Diese Balkon-Story war für sich genommen restlos albern. Aber Lola Mercedes war ein Trüffelschwein, sie witterte Geschichten mit Sensationspotential. Die Frage war, ob eine Story als Prisma für größere Zusammenhänge dienen konnte, ob sich in einem scheinbar belanglosen Detail konträre Tendenzen der gesellschaftlichen Entwicklung brachen – und ob die Geschichte Witz genug hatte, um spontan weitererzählt zu werden.

»Künstler verklagt Immobilienfonds wegen Balkonfrevel« – Das hatte Charme ohne Ende.

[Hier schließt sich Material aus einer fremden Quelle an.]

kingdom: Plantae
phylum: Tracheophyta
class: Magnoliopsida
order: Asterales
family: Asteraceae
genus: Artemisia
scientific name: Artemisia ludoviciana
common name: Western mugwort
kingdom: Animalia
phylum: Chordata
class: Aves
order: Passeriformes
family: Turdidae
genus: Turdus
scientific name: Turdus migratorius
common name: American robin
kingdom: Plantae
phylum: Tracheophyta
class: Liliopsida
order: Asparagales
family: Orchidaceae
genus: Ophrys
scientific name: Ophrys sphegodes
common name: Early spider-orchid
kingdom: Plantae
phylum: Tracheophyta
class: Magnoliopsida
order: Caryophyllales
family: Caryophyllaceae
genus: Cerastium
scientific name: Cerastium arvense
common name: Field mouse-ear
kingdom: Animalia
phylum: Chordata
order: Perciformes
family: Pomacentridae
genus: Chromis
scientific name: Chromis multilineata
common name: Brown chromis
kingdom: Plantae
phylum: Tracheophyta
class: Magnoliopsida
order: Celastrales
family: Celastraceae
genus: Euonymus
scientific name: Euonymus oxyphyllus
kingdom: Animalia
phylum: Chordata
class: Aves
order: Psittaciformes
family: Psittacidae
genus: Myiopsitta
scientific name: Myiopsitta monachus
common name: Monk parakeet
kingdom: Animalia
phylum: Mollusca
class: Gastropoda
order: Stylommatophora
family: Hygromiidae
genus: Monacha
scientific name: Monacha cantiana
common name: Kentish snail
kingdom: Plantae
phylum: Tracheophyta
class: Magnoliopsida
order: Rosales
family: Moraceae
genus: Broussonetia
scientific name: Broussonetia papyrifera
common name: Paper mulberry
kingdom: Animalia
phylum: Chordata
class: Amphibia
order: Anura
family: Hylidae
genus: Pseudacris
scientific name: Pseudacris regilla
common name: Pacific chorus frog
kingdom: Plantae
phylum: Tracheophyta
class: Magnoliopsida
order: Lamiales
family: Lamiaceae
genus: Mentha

Das war hinreißend naiv und drückte andererseits einen hart ausgefochtenen Grundkonflikt der Berliner Stadtentwicklung aus.

Der Kanarienquex war außerdem ein idealer Coverboy für die Kampagne. International anerkannter Künstler, HDK-Absolvent, ein Aushängeschild Berlins und Vertreter der jungen Kreativen! So wollte sie ihn präsentieren, ihn richtig aufbauen, mit Interview und Porträt-Kasten. Das konnte ihrem chronisch unterfinanzierten Kumpel nur guttun. Und wenn die Story eventuell bundesweit fliegen würde, könnte auch Lola damit abheben.